E talvez a lembrança dessa prazerosa, mas convicta, encarnação do Delon de Borsalino seja exemplo maior de como através do cinema a ficção se pode tornar real - verdadeiramente real. Sendo assim uma grande homenagem ao actor que agora morreu. E que fez das suas personagens parte da nossa vida, de forma tão... viva.

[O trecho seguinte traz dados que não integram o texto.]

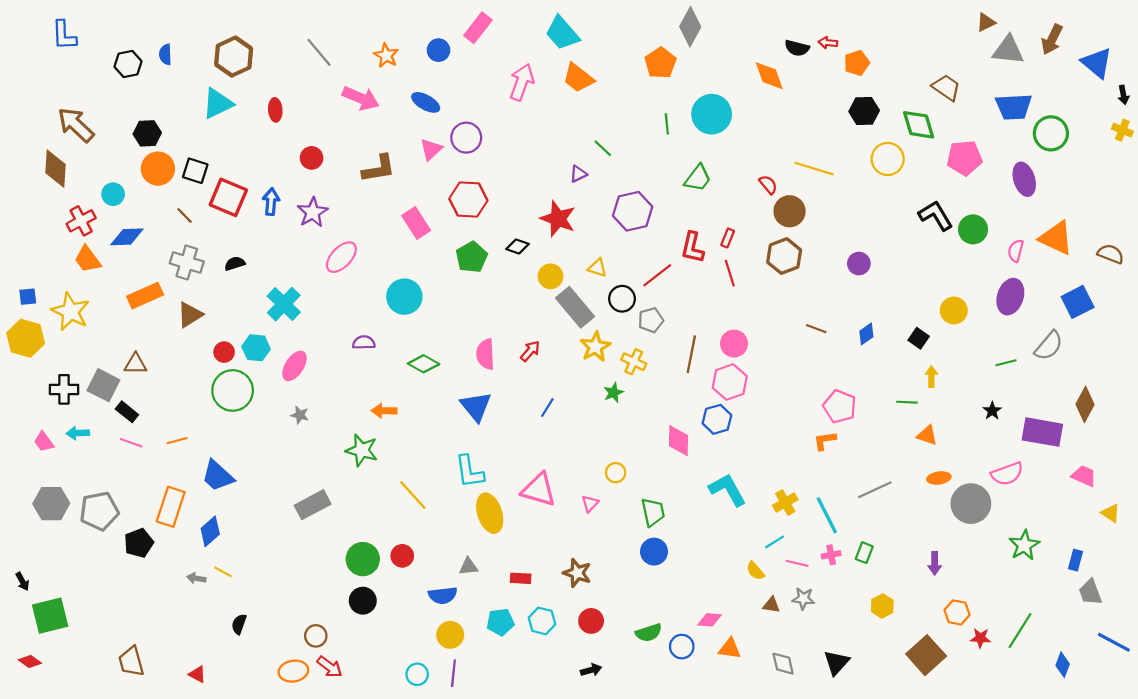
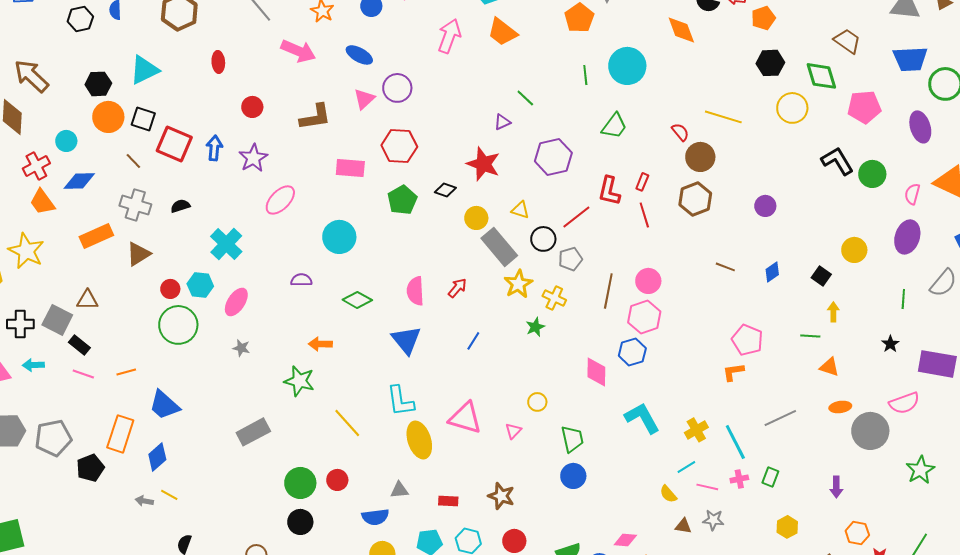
cyan triangle: (218, 103) -> (144, 70), moved
pink rectangle: (416, 223) -> (350, 168), turned -52
green line: (1006, 363) -> (903, 299), turned -72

(Claro, escolhi como meu objecto de "história de vida" o maior mitógrafo que conhecia, o menos típico "informante" que tinha à mão. Porque acreditava, e ainda acredito, que era o mais significante para ser ouvido... Apresentei o trabalho final na minha última aula de licenciatura, dia grande... A assistente do regente, jovem ainda, quando expliquei as causas daquela minha opção, respondeu-me, crítica, lá do meio da sala: "isso é o contrário do que qualquer manual de investigação recomenda!"... Eu, também jovem, ripostei, até sem querer: "se eu estivesse preocupado com manuais tinha ido estudar Gestão" - coisa que, de facto, deveria ter feito, estaria agora numa prateleira algo remunerada, em teletrabalho pré-reforma.
Dispensava-se de exame final se obtida uma nota de frequência bastante acessível, até medíocre. Mas tive de o ir fazer, foram implacáveis... Mesmo assim ainda hoje penso que "O Barbeiro do Alain Delon" foi o melhor texto que já escrevi.)